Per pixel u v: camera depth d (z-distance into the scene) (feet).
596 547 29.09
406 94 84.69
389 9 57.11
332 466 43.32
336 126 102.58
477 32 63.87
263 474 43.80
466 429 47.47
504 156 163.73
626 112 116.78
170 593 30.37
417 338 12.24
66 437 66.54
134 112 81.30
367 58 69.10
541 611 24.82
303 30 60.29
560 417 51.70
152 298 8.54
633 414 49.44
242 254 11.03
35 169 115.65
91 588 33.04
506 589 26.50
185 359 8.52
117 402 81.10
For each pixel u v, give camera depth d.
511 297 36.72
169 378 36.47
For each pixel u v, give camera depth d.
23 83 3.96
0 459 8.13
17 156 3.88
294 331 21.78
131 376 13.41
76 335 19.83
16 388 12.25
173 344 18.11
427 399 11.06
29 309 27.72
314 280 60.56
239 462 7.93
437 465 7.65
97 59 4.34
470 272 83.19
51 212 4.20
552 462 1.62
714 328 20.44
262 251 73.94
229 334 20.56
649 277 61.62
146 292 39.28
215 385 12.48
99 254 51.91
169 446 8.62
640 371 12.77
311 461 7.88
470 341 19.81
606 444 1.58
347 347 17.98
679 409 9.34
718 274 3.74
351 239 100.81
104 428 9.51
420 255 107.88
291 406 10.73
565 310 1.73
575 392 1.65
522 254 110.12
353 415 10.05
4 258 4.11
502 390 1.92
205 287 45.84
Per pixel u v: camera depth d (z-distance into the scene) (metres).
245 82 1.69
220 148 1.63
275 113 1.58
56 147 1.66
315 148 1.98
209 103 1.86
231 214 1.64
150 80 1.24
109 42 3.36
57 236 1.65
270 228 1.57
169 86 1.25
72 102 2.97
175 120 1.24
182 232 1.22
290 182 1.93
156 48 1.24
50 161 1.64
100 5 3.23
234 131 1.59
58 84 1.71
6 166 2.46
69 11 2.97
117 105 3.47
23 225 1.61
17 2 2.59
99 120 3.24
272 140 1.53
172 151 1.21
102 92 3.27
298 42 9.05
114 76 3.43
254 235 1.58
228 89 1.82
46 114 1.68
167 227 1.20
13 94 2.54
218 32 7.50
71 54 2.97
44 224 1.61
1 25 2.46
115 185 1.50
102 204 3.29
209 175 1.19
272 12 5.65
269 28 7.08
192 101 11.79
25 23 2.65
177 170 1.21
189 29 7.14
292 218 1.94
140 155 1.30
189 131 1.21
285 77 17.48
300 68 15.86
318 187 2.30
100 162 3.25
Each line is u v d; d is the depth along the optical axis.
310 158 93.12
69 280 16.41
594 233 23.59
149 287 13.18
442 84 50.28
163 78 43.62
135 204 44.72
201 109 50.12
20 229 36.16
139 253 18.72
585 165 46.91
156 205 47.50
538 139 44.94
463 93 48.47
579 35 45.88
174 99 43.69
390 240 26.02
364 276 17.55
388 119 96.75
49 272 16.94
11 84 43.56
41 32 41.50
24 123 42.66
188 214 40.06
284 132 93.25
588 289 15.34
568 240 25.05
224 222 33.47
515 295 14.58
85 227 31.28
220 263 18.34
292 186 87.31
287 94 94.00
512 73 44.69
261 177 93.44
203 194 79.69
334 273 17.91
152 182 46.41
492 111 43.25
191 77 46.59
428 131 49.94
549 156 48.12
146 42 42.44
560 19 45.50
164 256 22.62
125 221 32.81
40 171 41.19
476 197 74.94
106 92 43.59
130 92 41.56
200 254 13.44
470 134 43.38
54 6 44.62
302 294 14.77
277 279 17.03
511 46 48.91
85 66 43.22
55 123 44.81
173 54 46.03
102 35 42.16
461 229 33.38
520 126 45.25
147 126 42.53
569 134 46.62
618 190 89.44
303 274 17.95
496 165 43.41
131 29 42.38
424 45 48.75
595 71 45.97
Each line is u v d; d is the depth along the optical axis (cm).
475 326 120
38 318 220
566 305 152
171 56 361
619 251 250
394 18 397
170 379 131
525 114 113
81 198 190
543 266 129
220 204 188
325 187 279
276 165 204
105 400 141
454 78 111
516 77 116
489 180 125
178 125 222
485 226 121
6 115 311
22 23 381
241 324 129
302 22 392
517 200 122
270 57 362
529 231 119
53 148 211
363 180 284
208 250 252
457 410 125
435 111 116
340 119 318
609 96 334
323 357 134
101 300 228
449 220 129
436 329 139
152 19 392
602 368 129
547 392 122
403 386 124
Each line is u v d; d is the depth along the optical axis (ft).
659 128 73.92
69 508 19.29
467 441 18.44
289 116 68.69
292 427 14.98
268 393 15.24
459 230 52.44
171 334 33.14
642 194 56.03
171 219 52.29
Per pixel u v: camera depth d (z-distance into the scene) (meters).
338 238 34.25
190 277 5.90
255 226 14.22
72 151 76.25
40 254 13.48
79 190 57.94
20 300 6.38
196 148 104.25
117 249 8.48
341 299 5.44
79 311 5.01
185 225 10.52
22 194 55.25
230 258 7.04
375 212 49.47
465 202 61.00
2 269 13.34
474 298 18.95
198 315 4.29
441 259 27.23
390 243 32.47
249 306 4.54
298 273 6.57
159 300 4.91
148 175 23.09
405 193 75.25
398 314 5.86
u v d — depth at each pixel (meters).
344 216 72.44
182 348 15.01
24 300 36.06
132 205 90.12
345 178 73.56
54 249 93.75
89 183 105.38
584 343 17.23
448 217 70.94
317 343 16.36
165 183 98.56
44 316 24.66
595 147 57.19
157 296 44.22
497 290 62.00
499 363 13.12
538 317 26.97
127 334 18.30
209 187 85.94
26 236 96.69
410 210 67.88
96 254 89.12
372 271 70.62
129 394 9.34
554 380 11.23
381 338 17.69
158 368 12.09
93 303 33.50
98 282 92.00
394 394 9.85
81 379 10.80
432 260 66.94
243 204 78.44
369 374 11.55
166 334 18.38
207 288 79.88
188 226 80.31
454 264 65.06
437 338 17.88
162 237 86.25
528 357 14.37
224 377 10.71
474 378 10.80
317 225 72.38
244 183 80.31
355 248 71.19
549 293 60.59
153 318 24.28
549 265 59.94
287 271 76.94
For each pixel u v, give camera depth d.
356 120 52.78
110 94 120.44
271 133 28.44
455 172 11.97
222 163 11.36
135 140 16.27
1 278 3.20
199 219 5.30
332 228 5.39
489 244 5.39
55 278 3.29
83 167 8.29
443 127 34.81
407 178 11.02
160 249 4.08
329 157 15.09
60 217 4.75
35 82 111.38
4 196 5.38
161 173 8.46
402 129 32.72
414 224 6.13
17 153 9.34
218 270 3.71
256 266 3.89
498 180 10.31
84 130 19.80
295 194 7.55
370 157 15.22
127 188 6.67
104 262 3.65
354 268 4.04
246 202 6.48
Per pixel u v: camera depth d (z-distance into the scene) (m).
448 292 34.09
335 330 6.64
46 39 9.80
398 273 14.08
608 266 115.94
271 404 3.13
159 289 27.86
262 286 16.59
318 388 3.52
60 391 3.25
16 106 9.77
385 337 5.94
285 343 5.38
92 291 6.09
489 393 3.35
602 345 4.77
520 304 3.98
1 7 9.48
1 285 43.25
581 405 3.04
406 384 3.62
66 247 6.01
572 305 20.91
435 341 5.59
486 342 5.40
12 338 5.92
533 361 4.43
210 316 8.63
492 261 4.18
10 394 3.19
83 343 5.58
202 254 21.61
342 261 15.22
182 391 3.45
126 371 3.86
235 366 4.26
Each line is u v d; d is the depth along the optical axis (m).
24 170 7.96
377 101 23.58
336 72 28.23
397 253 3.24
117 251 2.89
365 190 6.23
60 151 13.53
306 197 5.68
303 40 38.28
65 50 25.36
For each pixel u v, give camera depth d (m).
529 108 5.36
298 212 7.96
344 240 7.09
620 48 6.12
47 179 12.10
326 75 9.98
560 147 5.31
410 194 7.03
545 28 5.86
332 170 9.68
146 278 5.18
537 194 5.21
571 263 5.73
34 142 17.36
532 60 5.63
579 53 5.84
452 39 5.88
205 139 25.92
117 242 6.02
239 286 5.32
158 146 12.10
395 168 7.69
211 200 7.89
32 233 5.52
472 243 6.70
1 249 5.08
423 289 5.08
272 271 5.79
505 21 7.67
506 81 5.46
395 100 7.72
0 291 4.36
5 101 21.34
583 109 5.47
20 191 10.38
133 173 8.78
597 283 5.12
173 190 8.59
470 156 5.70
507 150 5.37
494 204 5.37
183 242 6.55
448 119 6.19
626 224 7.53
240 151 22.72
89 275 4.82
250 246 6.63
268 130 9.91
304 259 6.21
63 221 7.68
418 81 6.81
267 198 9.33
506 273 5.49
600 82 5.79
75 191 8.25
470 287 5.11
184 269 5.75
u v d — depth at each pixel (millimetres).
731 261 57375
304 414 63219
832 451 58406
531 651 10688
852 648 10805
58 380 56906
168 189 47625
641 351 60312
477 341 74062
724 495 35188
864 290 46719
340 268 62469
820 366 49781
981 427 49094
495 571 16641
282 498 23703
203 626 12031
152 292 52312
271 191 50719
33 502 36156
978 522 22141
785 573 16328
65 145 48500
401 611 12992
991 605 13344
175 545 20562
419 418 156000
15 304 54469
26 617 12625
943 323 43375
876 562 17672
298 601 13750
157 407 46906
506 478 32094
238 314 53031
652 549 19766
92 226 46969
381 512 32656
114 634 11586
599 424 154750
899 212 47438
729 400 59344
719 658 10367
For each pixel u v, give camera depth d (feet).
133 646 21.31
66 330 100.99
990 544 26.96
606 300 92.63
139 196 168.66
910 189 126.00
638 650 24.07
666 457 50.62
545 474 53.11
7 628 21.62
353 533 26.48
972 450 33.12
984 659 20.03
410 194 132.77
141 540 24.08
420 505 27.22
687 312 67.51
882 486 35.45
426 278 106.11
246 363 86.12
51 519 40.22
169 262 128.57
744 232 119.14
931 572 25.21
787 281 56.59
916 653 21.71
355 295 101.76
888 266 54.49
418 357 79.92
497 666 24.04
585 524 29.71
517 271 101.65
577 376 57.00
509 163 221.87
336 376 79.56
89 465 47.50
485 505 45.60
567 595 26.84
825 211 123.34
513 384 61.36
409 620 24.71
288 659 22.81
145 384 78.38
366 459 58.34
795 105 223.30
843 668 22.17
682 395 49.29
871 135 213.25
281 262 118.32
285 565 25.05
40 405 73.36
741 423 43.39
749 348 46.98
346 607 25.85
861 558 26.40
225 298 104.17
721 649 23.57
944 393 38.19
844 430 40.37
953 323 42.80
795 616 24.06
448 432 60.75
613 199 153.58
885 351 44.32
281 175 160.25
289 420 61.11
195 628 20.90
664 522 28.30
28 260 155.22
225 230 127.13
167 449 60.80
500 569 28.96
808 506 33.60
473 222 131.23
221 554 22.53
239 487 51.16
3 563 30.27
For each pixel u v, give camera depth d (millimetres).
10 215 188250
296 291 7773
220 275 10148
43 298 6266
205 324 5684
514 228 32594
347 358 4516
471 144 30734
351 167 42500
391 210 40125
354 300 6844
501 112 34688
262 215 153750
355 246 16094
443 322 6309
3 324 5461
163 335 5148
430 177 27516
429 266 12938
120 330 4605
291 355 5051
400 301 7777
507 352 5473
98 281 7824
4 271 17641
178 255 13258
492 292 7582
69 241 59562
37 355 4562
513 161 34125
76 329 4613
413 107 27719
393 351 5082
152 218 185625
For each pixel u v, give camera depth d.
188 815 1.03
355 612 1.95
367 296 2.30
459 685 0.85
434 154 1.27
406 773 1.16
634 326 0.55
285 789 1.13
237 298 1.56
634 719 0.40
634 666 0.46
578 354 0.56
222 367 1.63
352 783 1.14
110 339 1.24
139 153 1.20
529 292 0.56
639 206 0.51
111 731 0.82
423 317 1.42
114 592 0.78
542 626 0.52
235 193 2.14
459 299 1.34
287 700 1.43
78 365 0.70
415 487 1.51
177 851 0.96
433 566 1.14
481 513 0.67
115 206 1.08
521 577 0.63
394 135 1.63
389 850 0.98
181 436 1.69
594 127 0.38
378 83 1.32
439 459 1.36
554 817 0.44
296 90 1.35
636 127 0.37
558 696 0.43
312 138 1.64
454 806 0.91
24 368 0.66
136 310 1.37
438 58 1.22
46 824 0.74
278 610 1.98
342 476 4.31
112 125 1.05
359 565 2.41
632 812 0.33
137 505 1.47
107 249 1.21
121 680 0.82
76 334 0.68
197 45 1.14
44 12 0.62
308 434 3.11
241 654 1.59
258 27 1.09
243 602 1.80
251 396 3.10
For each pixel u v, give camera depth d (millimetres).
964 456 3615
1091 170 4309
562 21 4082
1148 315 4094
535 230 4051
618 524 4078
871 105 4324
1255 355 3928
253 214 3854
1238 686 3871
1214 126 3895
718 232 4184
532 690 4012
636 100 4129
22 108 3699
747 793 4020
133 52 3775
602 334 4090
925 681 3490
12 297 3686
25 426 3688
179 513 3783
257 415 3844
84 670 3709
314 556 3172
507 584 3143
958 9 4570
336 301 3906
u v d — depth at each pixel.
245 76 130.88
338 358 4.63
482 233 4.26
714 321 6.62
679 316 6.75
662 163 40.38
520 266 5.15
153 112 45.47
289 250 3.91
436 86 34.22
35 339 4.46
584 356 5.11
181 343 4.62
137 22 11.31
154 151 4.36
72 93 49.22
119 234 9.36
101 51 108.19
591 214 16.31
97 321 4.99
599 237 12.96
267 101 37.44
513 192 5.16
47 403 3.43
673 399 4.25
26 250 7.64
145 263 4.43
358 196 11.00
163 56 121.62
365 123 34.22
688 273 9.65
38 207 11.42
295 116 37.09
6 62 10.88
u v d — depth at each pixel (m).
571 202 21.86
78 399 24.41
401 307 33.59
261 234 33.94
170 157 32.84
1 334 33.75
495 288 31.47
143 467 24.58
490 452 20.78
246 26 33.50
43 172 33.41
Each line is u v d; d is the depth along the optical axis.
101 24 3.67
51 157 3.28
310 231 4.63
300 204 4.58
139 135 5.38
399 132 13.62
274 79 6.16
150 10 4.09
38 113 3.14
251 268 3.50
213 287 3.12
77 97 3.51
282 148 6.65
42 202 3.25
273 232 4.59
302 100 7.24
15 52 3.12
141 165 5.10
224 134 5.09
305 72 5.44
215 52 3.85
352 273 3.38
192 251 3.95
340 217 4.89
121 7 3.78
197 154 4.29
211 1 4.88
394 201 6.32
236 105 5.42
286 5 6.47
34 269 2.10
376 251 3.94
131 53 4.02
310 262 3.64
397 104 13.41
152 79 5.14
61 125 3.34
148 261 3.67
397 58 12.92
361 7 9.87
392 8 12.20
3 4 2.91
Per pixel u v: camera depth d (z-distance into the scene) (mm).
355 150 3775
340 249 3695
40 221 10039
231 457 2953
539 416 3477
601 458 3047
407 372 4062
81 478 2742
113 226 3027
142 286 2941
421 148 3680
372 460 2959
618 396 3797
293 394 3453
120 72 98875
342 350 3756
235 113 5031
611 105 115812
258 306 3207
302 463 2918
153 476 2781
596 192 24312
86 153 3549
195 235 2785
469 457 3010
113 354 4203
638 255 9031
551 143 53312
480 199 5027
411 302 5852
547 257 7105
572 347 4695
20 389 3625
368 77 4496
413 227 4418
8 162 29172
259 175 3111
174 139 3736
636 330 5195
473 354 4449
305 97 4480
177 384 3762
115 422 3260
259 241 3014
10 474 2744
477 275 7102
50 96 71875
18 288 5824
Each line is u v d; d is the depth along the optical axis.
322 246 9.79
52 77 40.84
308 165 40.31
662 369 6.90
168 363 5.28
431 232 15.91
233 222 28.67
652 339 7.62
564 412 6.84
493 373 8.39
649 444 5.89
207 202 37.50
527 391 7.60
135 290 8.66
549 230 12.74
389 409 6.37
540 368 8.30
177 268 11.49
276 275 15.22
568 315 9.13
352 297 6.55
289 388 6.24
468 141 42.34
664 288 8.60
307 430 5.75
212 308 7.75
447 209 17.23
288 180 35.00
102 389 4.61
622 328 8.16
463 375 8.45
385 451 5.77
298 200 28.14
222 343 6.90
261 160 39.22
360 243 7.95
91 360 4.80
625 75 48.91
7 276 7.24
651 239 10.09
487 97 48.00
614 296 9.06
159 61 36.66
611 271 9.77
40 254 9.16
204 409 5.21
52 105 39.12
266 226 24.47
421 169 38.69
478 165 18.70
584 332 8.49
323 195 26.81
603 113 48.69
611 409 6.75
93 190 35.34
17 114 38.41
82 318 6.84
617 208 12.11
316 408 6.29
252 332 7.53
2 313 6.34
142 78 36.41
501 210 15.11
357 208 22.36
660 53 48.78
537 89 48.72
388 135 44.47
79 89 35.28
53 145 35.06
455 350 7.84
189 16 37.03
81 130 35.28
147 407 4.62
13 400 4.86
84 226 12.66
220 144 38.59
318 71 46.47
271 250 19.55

Task instructions:
Beginning with the first line of the listing above, print each line exactly until you have printed the line that contains "50 161 1.64".

Exercise output:
Per pixel u v: camera depth d (z-distance into the scene) (feet).
596 547 29.09
406 94 84.69
389 9 57.11
332 466 43.32
336 126 102.58
477 32 63.87
263 474 43.80
466 429 47.47
504 156 163.73
626 112 116.78
170 593 30.37
417 338 12.24
66 437 66.54
134 112 81.30
367 58 69.10
541 611 24.82
303 30 60.29
560 417 51.70
152 298 8.54
633 414 49.44
242 254 11.03
35 169 115.65
91 588 33.04
506 589 26.50
185 359 8.52
117 402 81.10
For each pixel u v, give camera depth d.
511 297 36.72
169 378 36.47
For each pixel u v, give camera depth d.
23 83 3.96
0 459 8.13
17 156 3.88
294 331 21.78
131 376 13.41
76 335 19.83
16 388 12.25
173 344 18.11
427 399 11.06
29 309 27.72
314 280 60.56
239 462 7.93
437 465 7.65
97 59 4.34
470 272 83.19
51 212 4.20
552 462 1.62
714 328 20.44
262 251 73.94
229 334 20.56
649 277 61.62
146 292 39.28
215 385 12.48
99 254 51.91
169 446 8.62
640 371 12.77
311 461 7.88
470 341 19.81
606 444 1.58
347 347 17.98
679 409 9.34
718 274 3.74
351 239 100.81
104 428 9.51
420 255 107.88
291 406 10.73
565 310 1.73
575 392 1.65
522 254 110.12
353 415 10.05
4 258 4.11
502 390 1.92
205 287 45.84
Per pixel u v: camera depth d (z-distance into the scene) (metres).
245 82 1.69
220 148 1.63
275 113 1.58
56 147 1.66
315 148 1.98
209 103 1.86
231 214 1.64
150 80 1.24
109 42 3.36
57 236 1.65
270 228 1.57
169 86 1.25
72 102 2.97
175 120 1.24
182 232 1.22
290 182 1.93
156 48 1.24
50 161 1.64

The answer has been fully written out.